> **Passage**
..............................
1970 Ohio Attorney General election
| Nominee | William J. Brown | John D. Herbert |  |
| Party | Democratic | Republican |
| Popular vote | 1,613,926 | 1,297,421 |
| Percentage | 55.43% | 44.56% |
- County results Brown: 50–60% 60–70% Herbert: 50–60% 60–70%
| Attorney General before election Paul W. Brown Republican | Elected Attorney General William J. Brown Democratic |

= 1970 Ohio Attorney General election =

The 1970 Ohio Attorney General election was held on November 3, 1970, to elect the Ohio Attorney General. Incumbent Republican Ohio Attorney General Paul W. Brown, who was appointed following William B. Saxbe's resignation after winning election to the Senate in 1968, chose not to run for re-election, instead unsuccessfully running in the Republican primary for Governor of Ohio.

The Democratic nominee, lawyer William J. Brown, defeated Republican opponent, Ohio State Treasurer John D. Herbert, by ten percentage points.

== Republican primary ==
=== Candidates ===
- John D. Herbert, Ohio State Treasurer (1963–1971)
=== Campaign ===
The Republican primary was held on May 5, 1970. Herbert won the Republican nomination unopposed.
..............................
> **Required tasks**
A) Translate this sentence from the article on the 1970 Ohio Attorney General election into Spanish: "The Republican primary was held on May 5, 1970."
B) Extend the article on the 1970 Ohio Attorney General election by writing what follows its final sentence.

[Stored dataset items]
..............................
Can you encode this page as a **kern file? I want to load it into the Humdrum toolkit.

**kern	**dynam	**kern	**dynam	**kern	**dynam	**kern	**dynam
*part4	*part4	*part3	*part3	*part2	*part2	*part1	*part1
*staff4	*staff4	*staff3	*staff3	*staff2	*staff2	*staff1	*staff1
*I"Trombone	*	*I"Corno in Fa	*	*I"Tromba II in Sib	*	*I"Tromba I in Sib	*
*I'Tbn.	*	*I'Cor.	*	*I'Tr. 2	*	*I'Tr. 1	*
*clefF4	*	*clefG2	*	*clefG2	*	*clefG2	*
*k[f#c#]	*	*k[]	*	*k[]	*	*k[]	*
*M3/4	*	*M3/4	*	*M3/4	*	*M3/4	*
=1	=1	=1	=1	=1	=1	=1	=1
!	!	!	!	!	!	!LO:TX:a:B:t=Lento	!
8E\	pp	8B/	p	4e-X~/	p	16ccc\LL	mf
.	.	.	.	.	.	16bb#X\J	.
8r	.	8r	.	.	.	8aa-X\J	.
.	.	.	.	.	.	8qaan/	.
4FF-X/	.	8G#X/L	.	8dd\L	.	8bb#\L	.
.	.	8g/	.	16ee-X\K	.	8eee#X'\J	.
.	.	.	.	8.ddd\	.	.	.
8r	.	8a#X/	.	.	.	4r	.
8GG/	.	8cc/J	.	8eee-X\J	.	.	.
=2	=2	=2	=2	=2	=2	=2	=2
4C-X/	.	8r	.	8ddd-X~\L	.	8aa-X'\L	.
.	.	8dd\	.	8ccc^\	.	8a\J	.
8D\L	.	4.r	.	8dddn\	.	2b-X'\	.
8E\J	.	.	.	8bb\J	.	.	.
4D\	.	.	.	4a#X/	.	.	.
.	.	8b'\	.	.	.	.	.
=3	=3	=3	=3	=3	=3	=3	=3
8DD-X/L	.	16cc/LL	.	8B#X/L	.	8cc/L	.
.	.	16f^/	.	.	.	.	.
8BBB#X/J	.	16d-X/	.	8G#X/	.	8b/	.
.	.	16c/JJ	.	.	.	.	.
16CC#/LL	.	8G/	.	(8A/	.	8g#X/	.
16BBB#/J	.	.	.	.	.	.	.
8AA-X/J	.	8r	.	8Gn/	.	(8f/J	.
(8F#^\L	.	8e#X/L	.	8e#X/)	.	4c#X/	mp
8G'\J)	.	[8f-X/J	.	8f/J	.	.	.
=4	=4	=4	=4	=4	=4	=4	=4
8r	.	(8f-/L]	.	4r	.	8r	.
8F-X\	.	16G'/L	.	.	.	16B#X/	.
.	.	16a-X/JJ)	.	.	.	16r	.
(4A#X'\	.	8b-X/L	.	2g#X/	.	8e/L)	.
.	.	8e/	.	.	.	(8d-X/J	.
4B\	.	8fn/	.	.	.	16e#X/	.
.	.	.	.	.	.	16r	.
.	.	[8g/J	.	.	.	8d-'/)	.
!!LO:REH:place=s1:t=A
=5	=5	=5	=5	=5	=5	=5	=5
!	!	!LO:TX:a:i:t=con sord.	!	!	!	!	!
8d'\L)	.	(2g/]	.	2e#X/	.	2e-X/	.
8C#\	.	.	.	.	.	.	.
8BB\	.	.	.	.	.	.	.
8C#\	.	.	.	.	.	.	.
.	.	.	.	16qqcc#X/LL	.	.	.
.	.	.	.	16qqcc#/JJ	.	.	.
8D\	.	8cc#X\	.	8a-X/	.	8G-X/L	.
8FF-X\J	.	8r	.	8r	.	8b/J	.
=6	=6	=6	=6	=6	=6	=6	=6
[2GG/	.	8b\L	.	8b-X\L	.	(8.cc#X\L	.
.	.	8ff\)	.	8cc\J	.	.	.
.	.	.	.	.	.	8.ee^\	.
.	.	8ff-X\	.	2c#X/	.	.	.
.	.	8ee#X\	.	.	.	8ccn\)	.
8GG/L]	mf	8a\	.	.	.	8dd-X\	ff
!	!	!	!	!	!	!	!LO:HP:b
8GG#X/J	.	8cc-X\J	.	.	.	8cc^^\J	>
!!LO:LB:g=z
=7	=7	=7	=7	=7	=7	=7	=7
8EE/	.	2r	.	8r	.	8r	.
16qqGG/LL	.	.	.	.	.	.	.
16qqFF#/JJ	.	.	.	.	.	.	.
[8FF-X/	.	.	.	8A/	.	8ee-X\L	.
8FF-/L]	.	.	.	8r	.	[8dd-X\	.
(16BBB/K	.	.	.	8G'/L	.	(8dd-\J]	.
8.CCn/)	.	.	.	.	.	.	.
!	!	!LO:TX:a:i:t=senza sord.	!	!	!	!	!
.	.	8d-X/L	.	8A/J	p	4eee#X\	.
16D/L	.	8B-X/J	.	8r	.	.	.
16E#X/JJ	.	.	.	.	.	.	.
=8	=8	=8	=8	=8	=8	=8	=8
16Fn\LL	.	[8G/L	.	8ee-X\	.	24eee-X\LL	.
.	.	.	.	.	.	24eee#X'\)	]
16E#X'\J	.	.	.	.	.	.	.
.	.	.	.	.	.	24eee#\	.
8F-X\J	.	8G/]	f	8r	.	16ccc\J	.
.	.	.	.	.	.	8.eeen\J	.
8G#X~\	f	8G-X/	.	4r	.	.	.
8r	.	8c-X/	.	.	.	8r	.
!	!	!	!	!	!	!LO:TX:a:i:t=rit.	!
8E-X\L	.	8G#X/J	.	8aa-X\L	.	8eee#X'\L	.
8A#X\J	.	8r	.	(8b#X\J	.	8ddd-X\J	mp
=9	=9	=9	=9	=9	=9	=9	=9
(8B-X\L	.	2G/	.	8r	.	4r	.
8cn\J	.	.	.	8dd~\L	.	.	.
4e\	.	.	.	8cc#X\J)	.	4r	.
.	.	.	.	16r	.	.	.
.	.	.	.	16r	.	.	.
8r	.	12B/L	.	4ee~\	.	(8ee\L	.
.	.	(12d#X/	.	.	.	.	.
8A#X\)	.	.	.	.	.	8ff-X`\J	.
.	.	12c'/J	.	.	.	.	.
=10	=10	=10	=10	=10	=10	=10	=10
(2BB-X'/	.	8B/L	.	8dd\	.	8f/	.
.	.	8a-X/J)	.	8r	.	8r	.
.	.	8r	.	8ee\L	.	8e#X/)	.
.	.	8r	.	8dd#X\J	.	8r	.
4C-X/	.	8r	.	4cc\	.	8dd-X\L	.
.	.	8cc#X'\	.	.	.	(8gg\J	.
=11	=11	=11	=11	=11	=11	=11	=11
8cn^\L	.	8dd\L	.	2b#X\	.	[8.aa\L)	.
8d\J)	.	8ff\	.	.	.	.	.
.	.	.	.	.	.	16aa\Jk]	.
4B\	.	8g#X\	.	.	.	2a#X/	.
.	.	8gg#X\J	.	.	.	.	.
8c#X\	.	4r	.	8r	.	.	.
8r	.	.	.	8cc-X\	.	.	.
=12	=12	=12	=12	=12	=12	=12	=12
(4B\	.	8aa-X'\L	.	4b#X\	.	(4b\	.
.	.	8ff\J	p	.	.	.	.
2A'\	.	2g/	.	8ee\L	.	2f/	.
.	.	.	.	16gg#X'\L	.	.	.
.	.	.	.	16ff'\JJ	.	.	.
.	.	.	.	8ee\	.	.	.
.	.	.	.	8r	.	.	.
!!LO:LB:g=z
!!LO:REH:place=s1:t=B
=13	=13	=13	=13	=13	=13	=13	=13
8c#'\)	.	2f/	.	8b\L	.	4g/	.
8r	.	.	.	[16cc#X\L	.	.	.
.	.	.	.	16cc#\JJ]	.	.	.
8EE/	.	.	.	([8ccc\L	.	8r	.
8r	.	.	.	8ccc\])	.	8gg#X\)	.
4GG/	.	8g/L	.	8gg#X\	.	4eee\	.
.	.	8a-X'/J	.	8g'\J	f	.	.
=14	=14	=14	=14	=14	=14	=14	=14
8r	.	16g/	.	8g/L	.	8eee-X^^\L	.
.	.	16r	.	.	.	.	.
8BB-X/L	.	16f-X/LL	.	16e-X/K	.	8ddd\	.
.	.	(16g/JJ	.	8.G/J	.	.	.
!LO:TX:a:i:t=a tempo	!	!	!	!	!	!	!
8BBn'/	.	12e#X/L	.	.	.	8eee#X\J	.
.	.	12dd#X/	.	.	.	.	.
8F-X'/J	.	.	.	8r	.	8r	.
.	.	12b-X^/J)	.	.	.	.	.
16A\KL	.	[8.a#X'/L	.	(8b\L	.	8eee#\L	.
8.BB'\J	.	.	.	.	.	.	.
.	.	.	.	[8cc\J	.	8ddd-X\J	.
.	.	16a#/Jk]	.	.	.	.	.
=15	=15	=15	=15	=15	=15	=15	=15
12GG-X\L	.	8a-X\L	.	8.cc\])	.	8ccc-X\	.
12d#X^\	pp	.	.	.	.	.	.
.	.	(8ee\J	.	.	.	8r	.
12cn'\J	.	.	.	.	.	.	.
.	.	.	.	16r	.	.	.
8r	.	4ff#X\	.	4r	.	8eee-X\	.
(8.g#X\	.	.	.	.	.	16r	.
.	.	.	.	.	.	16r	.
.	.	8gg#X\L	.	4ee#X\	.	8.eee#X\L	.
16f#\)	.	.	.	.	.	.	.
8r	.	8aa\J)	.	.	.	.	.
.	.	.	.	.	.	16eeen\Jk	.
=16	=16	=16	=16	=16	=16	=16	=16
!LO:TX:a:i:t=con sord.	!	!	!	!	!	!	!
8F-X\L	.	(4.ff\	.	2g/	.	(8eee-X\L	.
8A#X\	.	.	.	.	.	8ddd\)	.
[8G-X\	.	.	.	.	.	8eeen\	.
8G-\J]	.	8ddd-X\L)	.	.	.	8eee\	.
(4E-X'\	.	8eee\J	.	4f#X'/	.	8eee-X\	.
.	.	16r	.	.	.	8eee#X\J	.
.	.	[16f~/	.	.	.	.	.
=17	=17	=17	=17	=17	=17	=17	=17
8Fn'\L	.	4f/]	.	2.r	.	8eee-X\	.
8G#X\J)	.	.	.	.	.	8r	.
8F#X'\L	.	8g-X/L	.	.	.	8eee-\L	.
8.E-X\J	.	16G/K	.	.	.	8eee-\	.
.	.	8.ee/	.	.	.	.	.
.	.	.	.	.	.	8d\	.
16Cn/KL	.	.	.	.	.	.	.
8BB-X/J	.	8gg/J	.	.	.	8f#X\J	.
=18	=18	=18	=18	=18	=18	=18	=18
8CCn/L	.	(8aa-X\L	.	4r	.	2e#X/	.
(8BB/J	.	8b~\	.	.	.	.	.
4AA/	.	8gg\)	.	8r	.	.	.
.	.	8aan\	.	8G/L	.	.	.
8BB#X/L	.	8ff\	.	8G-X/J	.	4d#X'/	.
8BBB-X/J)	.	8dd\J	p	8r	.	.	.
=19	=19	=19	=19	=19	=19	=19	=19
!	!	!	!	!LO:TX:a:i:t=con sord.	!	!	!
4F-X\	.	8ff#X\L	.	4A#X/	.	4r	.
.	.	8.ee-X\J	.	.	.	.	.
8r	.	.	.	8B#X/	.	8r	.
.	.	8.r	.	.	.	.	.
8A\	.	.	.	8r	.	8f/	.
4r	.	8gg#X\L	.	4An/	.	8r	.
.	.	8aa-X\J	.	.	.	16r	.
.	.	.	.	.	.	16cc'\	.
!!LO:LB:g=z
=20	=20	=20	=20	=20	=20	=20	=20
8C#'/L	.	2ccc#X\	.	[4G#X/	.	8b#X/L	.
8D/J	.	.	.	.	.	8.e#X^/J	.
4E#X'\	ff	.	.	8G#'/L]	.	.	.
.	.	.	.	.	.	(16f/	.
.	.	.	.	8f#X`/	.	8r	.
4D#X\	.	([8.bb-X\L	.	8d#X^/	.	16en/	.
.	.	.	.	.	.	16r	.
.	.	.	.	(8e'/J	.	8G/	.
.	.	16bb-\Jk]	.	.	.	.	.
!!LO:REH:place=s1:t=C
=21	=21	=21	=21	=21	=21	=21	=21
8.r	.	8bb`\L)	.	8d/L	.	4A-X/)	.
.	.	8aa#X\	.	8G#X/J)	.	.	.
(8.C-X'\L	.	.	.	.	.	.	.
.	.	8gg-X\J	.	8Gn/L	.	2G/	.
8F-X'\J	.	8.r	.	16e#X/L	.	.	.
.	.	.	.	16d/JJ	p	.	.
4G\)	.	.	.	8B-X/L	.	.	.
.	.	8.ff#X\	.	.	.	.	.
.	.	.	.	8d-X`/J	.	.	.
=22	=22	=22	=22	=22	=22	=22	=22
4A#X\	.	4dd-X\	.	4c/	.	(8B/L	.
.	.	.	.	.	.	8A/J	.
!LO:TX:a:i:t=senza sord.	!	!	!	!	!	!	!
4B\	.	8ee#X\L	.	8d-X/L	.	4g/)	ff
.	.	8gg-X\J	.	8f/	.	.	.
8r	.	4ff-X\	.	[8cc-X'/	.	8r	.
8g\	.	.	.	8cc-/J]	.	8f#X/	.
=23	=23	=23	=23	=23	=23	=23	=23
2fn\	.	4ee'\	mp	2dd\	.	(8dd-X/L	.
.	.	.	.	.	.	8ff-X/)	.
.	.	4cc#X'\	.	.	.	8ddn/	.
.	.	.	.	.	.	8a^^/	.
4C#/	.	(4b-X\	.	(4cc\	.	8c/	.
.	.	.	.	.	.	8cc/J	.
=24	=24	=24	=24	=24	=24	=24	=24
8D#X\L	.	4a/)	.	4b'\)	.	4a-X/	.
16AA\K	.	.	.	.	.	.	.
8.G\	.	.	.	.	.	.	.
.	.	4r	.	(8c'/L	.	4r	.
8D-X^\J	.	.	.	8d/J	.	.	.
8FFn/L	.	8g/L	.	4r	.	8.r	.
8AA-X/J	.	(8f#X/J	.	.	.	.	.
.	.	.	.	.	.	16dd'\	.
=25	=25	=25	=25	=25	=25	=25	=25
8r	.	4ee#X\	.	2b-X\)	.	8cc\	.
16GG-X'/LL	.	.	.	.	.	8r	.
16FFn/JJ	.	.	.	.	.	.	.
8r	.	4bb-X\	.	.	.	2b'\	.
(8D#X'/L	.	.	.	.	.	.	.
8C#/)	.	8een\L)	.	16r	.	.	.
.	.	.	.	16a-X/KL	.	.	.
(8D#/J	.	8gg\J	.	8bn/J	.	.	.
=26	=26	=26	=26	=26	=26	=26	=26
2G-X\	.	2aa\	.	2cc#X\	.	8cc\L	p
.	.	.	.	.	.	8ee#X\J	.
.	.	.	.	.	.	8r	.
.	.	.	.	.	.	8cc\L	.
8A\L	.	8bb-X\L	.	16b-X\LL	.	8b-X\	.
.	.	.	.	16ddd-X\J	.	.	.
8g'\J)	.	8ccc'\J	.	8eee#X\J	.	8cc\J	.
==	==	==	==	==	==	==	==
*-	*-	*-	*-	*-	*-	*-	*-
..............................
> **Final results**
A) La elección primaria republicana se celebró el 5 de mayo de 1970.

B)
=== Results ===

Republican primary results
| Party |  | Candidate | Votes | % |
|---|---|---|---|---|
|  | Republican | John D. Herbert | 733,229 | 100% |
| Total votes |  |  | 733,229 | 100% |

== Democratic primary ==
=== Candidates ===
- William J. Brown, lawyer
- John McDonald, Ohio House Representative (1965–1970) and Ohio House Minority Leader (1969–1970)
- David J. Boyd
- C. Raymond Marvin
=== Campaign ===
The Democratic primary was held on May 5, 1970. Brown won the nomination easily, defeating his closest opponent, Ohio House Minority Leader John McDonald, by 12 percentage points, albeit still with only a plurality of the popular vote.
=== Results ===

Democratic primary results
| Party |  | Candidate | Votes | % |
|---|---|---|---|---|
|  | Democratic | William J. Brown | 346,514 | 45.82% |
|  | Democratic | John McDonald | 253,876 | 33.57% |
|  | Democratic | David J. Boyd | 97,719 | 12.92% |
|  | Democratic | C. Raymond Marvin | 58,147 | 7.69% |
| Total votes |  |  | 756,256 | 100% |

== General election ==
=== Candidates ===
- William J. Brown, lawyer (Democratic)
- John D. Herbert, Ohio State Treasurer (1963–1971) (Republican)
- Al Budka (Write-in)
=== Campaign ===
Herbert was hurt by the Crofters scandal, which alleged that he and several other Republican candidates had taken illicit campaign contributions from a Columbus company named Crofters Inc., which arranged for the illegal loans of state funds. Herbert faced some calls from within his own party to drop out of the race but adamantly refused, informing a friend that he would stay in the race "and drag the whole bunch of them down with me."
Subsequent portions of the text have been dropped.